ENTRIES PROVIDED
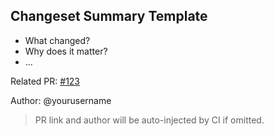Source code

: ## Changeset Summary Template

- What changed?
- Why does it matter?
- ...

Related PR: [#123](https://github.com/your-org/your-repo/pull/123)

Author: @yourusername

> PR link and author will be auto-injected by CI if omitted.
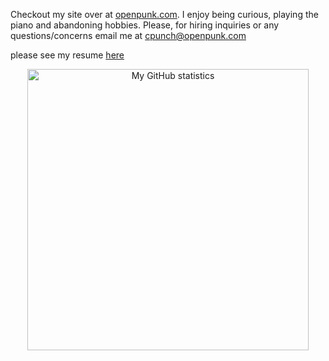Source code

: Checkout my site over at [openpunk.com](https://openpunk.com). I enjoy being curious, playing the piano and abandoning hobbies. Please, for hiring inquiries or any questions/concerns email me at [cpunch@openpunk.com](mailto:cpunch@openpunk.com)

please see my resume [here](https://github.com/CPunch/resume)

<p align="center">
<img src="https://github-readme-stats.vercel.app/api?username=CPunch&theme=gruvbox&show_icons=true&include_all_commits=true" alt="My GitHub statistics" width="450"/>
</p>
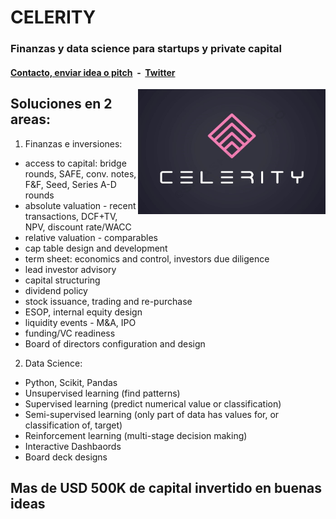 # CELERITY 

<link rel="shortcut icon" type="image/x-icon" href="favicon.ico">

### Finanzas y data science para startups y private capital

#### [Contacto, enviar idea o pitch](mailto:b.evans@skyhighfund.com) &nbsp;-&nbsp;  [Twitter](https://twitter.com/brianevans_)

<img src="celeritylogo2.jpg" alt="celerity logo" align="right" width="300" height="200"/>

## Soluciones en 2 areas:

1. Finanzas e inversiones:
- access to capital: bridge rounds, SAFE, conv. notes, F&F, Seed, Series A-D rounds
- absolute valuation - recent transactions, DCF+TV, NPV, discount rate/WACC
- relative valuation - comparables
- cap table design and development
- term sheet: economics and control, investors due diligence
- lead investor advisory
- capital structuring
- dividend policy
- stock issuance, trading and re-purchase
- ESOP, internal equity design
- liquidity events - M&A, IPO
- funding/VC readiness 
- Board of directors configuration and design

2. Data Science:
- Python, Scikit, Pandas
- Unsupervised learning (find patterns)
- Supervised learning (predict numerical value or classification)
- Semi-supervised learning (only part of data has values for, or classification of, target)
- Reinforcement learning (multi-stage decision making)
- Interactive Dashbaords 
- Board deck designs

## Mas de USD 500K de capital invertido en buenas ideas 
<link rel="shortcut icon" type="image/x-icon" href="favicon.ico">
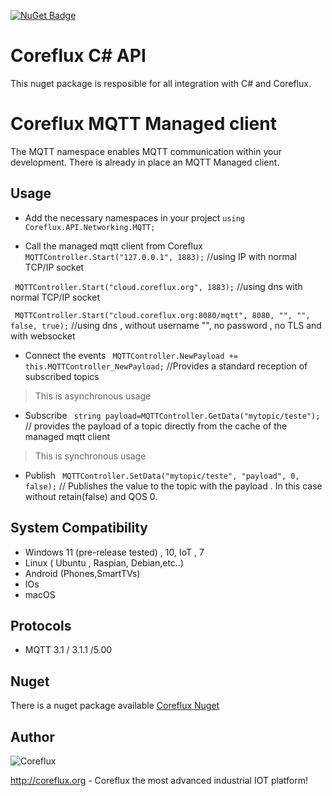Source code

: 
[![NuGet Badge](https://buildstats.info/nuget/CorefluxMQTTcSharpAPI)](https://www.nuget.org/packages/CorefluxMQTTcSharpAPI/)
# Coreflux C# API 
This nuget package is resposible for all integration with C# and Coreflux. 


# Coreflux MQTT Managed client 

The MQTT namespace enables MQTT communication within your development.  There is already in place an MQTT Managed client.

## Usage

 - Add the necessary namespaces in your project
	 `using Coreflux.API.Networking.MQTT;`
	 
 - Call the managed mqtt client from Coreflux 
  ` MQTTController.Start("127.0.0.1", 1883);` //using IP with normal  TCP/IP socket
  
  ` MQTTController.Start("cloud.coreflux.org", 1883);` //using dns  with normal  TCP/IP socket
  
` MQTTController.Start("cloud.coreflux.org:8080/mqtt", 8080, "", "", false, true);` //using dns  , without username "", no  password , no TLS and with websocket

  - Connect the events
  ` MQTTController.NewPayload += this.MQTTController_NewPayload;` //Provides a standard reception of subscribed topics
  > This is asynchronous usage
  - Subscribe
  ` string payload=MQTTController.GetData("mytopic/teste");` // provides the payload of a topic directly from the cache of the managed mqtt client
> This is synchronous usage
   - Publish
  ` MQTTController.SetData("mytopic/teste", "payload", 0, false);` // Publishes the value to the topic with the payload . In this case without retain(false) and QOS 0.

## System Compatibility

 - Windows 11 (pre-release tested) , 10, IoT , 7 
 - Linux ( Ubuntu , Raspian, Debian,etc..)
 - Android (Phones,SmartTVs)
 - IOs
 - macOS
 
## Protocols
 - MQTT 3.1  / 3.1.1 /5.00 


## Nuget 

There is a nuget package available [Coreflux Nuget ](https://www.nuget.org/packages/CorefluxMQTTcSharpAPI/) 

## Author
![Coreflux](https://i.imgur.com/JdvJkGY.png)

http://coreflux.org - Coreflux the most advanced industrial IOT platform!




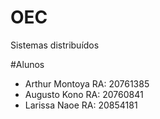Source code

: # OEC
Sistemas distribuídos

#Alunos  
- Arthur Montoya RA: 20761385
- Augusto Kono RA: 20760841
- Larissa Naoe RA: 20854181

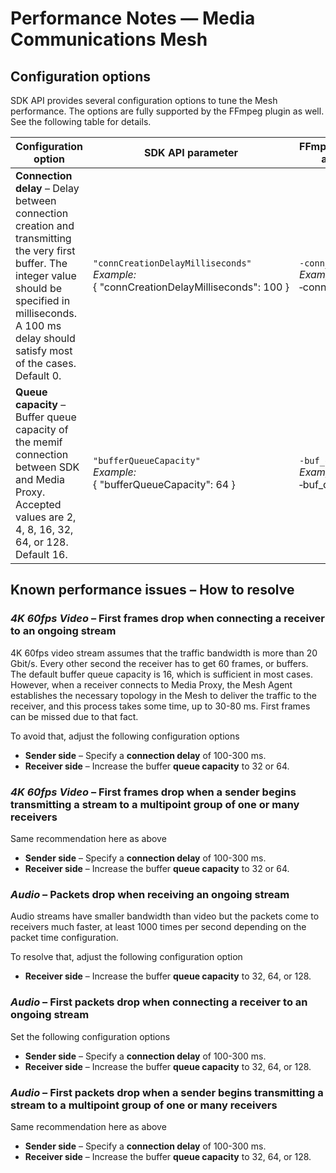 # Performance Notes — Media Communications Mesh

## Configuration options

SDK API provides several configuration options to tune the Mesh performance.
The options are fully supported by the FFmpeg plugin as well.
See the following table for details.

| Configuration option | SDK API parameter | FFmpeg plugin CLI argument |
|----------------------|-------------------|----------------------------|
| **Connection delay** – Delay between connection creation and transmitting the very first buffer. The integer value should be specified in milliseconds. A 100 ms delay should satisfy most of the cases. Default 0.| `"connCreationDelayMilliseconds"`<br>*Example:*<br>{&nbsp;"connCreationDelayMilliseconds":&nbsp;100&nbsp;} | `-conn_delay`<br>*Example:*<br>&#8209;conn_delay&nbsp;100 |
| **Queue capacity** – Buffer queue capacity of the memif connection between SDK and Media Proxy. Accepted values are 2, 4, 8, 16, 32, 64, or 128. Default 16. | `"bufferQueueCapacity"`<br>*Example:*<br>{&nbsp;"bufferQueueCapacity":&nbsp;64&nbsp;} | `-buf_queue_cap`<br>*Example:*<br>&#8209;buf_queue_cap&nbsp;64 |

## Known performance issues – How to resolve

### *4K 60fps Video* – First frames drop when connecting a receiver to an ongoing stream

4K 60fps video stream assumes that the traffic bandwidth is more than 20 Gbit/s.
Every other second the receiver has to get 60 frames, or buffers. The default
buffer queue capacity is 16, which is sufficient in most cases. However, when
a receiver connects to Media Proxy, the Mesh Agent establishes the necessary topology
in the Mesh to deliver the traffic to the receiver, and this process takes
some time, up to 30-80 ms. First frames can be missed due to that fact.

To avoid that, adjust the following configuration options
* **Sender side** – Specify a **connection delay** of 100-300 ms.
* **Receiver side** – Increase the buffer **queue capacity** to 32 or 64.

### *4K 60fps Video* – First frames drop when a sender begins transmitting a stream to a multipoint group of one or many receivers

Same recommendation here as above
* **Sender side** – Specify a **connection delay** of 100-300 ms.
* **Receiver side** – Increase the buffer **queue capacity** to 32 or 64.

### *Audio* – Packets drop when receiving an ongoing stream

Audio streams have smaller bandwidth than video but the packets come to receivers much
faster, at least 1000 times per second depending on the packet time configuration.

To resolve that, adjust the following configuration option
* **Receiver side** – Increase the buffer **queue capacity** to 32, 64, or 128.

### *Audio* – First packets drop when connecting a receiver to an ongoing stream

Set the following configuration options
* **Sender side** – Specify a **connection delay** of 100-300 ms.
* **Receiver side** – Increase the buffer **queue capacity** to 32, 64, or 128.

### *Audio* – First packets drop when a sender begins transmitting a stream to a multipoint group of one or many receivers

Same recommendation here as above
* **Sender side** – Specify a **connection delay** of 100-300 ms.
* **Receiver side** – Increase the buffer **queue capacity** to 32, 64, or 128.

<!-- References -->
[license-img]: https://img.shields.io/badge/License-BSD_3--Clause-blue.svg
[license]: https://opensource.org/license/bsd-3-clause
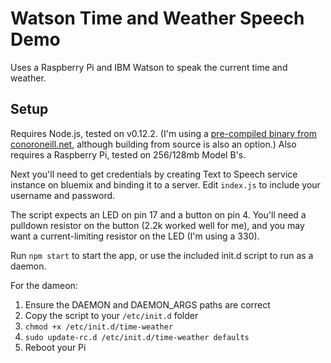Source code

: Watson Time and Weather Speech Demo
===================================

Uses a Raspberry Pi and IBM Watson to speak the current time and weather.

Setup
-----

Requires Node.js, tested on v0.12.2. (I'm using a [pre-compiled binary from conoroneill.net](http://conoroneill.net/node-v0122-for-arm-v6v7-including-raspberry-pi-raspberry-pi-2-and-odroid-c1), although building from source is also an option.) Also requires a Raspberry Pi, tested on 256/128mb Model B's. 

Next you'll need to get credentials by creating Text to Speech service instance on bluemix and binding it to a server. Edit `index.js` to include your username and password.

The script expects an LED on pin 17 and a button on pin 4. You'll need a pulldown resistor on the button (2.2k worked well for me), and you may want a current-limiting resistor on the LED (I'm using a 330).

Run `npm start` to start the app, or use the included init.d script to run as a daemon. 

For the dameon:

1. Ensure the DAEMON and DAEMON_ARGS paths are correct
2. Copy the script to your `/etc/init.d` folder
3. `chmod +x /etc/init.d/time-weather`
4. `sudo update-rc.d /etc/init.d/time-weather defaults`
5. Reboot your Pi


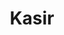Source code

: ---
layout: home

title: "Kasir"
titleTemplate: "Developer Friendly Laravel Midtrans Package"

hero:
  name: Kasir
  text: Developer Friendly Laravel Midtrans Package
  tagline: Integrate Laravel and Indonesian payment gateway the easy way.
  image:
    src: /logo.svg
    alt: Kasir
  actions:
  - theme: brand
    text: Introduction
    link: /getting-started
  - theme: alt
    text: Why Kasir?
    link: /why-kasir
  - theme: alt
    text: View on GitHub
    link: https://github.com/kasirphp/kasir

features:
  - icon: ⚡️
    title: Lightning Fast
    details: Kasir is built to be fast. It uses Guzzle client under the hood and gives you MidtransResponse.
  - icon: 🛠️
    title: Developer Friendly
    details: No need to repeatedly setup client-key, headers, and other stuff. Just focus on your business logic.
  - icon: 🤩
    title: Easy to Use
    details: Kasir is built to be easy to use. It's just a simple facade that you can use anywhere in your application.
---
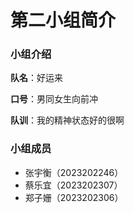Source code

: # 第二小组简介

### 小组介绍

**队名**：好运来

**口号**：男同女生向前冲

**队训**：我的精神状态好的很啊

### 小组成员
- 张宇衡（2023202246）
- 蔡乐宜（2023202307）
- 郑子姗（2023202306）
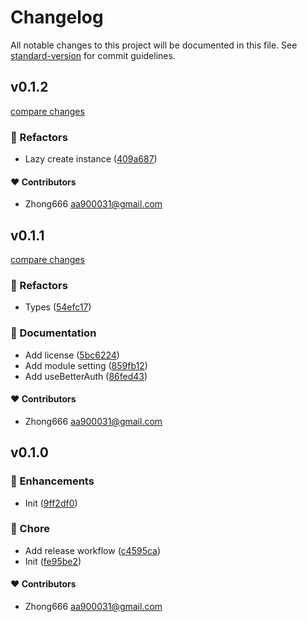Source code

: # Changelog

All notable changes to this project will be documented in this file. See [standard-version](https://github.com/conventional-changelog/standard-version) for commit guidelines.


## v0.1.2

[compare changes](https://github.com/aa900031/nuxt-better-auth/compare/v0.1.1...v0.1.2)

### 💅 Refactors

-  Lazy create instance ([409a687](https://github.com/aa900031/nuxt-better-auth/commit/409a687d095e0ab19021b7838cae145c213eab19))



#### ❤️ Contributors

- Zhong666 <aa900031@gmail.com>

## v0.1.1

[compare changes](https://github.com/aa900031/nuxt-better-auth/compare/v0.1.0...v0.1.1)

### 💅 Refactors

-  Types ([54efc17](https://github.com/aa900031/nuxt-better-auth/commit/54efc17baa88bfa7e4ef8063fc2e1810ff82e3a6))

### 📖 Documentation

-  Add license ([5bc6224](https://github.com/aa900031/nuxt-better-auth/commit/5bc622459b06130f3a30471c5cecc67d6d2a92bb))
-  Add module setting ([859fb12](https://github.com/aa900031/nuxt-better-auth/commit/859fb12d58d576a84424b9d09121a865f84e9e13))
-  Add useBetterAuth ([86fed43](https://github.com/aa900031/nuxt-better-auth/commit/86fed4357a829a1da03b1ab33bde6ceb99ffb30e))



#### ❤️ Contributors

- Zhong666 <aa900031@gmail.com>

## v0.1.0



### 🚀 Enhancements

-  Init ([9ff2df0](https://github.com/aa900031/nuxt-better-auth/commit/9ff2df06c82573a4c76ca12e527fcf924c85ab12))

### 🏡 Chore

-  Add release workflow ([c4595ca](https://github.com/aa900031/nuxt-better-auth/commit/c4595ca523cdecddfcebf6e222801bd7b0babd05))
-  Init ([fe95be2](https://github.com/aa900031/nuxt-better-auth/commit/fe95be2c4df17ece010780b4c4de60c5f1561c2a))



#### ❤️ Contributors

- Zhong666 <aa900031@gmail.com>
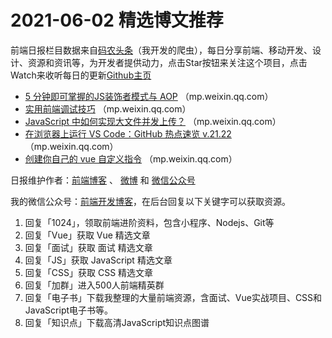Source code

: # 2021-06-02 精选博文推荐

前端日报栏目数据来自[码农头条](http://hao.caibaojian.com.cn/)（我开发的爬虫），每日分享前端、移动开发、设计、资源和资讯等，为开发者提供动力，点击Star按钮来关注这个项目，点击Watch来收听每日的更新[Github主页](https://github.com/kujian/frontendDaily)
* [5 分钟即可掌握的JS装饰者模式与 AOP](https://mp.weixin.qq.com/s?__biz=MzA5NzkwNDk3MQ==&mid=2650597565&idx=1&sn=411d4775a83fa06e8fe2c3b389dee6a8) （mp.weixin.qq.com）
* [实用前端调试技巧](https://mp.weixin.qq.com/s/w0pGoGI0Wlg31Oa1dPofiA) （mp.weixin.qq.com）
* [JavaScript 中如何实现大文件并发上传？](https://mp.weixin.qq.com/s/-iSpCMaLruerHv7717P0Wg) （mp.weixin.qq.com）
* [在浏览器上运行 VS Code：GitHub 热点速览 v.21.22](https://mp.weixin.qq.com/s/gpjyra8ne5JBYpWIpshgVQ) （mp.weixin.qq.com）
* [创建你自己的 vue 自定义指令](https://mp.weixin.qq.com/s?__biz=MzI3NzIzMDY0NA==&mid=2247502233&idx=1&sn=4149226fa95dc8590cd5d9a4f5e7d3cd) （mp.weixin.qq.com）

日报维护作者：[前端博客](http://caibaojian.com.cn/) 、 [微博](http://weibo.com/kujian) 和 [微信公众号](https://open.weixin.qq.com/qr/code?username=caibaojian_com)

我的微信公众号：[前端开发博客](https://open.weixin.qq.com/qr/code?username=caibaojian_com)，在后台回复以下关键字可以获取资源。

1. 回复「1024」，领取前端进阶资料，包含小程序、Nodejs、Git等
2. 回复「Vue」获取 Vue 精选文章
3. 回复「面试」获取 面试 精选文章
4. 回复「JS」获取 JavaScript 精选文章
5. 回复「CSS」获取 CSS 精选文章
6. 回复「加群」进入500人前端精英群
7. 回复「电子书」下载我整理的大量前端资源，含面试、Vue实战项目、CSS和JavaScript电子书等。
8. 回复「知识点」下载高清JavaScript知识点图谱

ASSIGNED TASK
Each line in the listing above that contains "without" should be copied.

FINAL ANSWER
` MQTTController.Start("cloud.coreflux.org:8080/mqtt", 8080, "", "", false, true);` //using dns  , without username "", no  password , no TLS and with websocket
  ` MQTTController.SetData("mytopic/teste", "payload", 0, false);` // Publishes the value to the topic with the payload . In this case without retain(false) and QOS 0.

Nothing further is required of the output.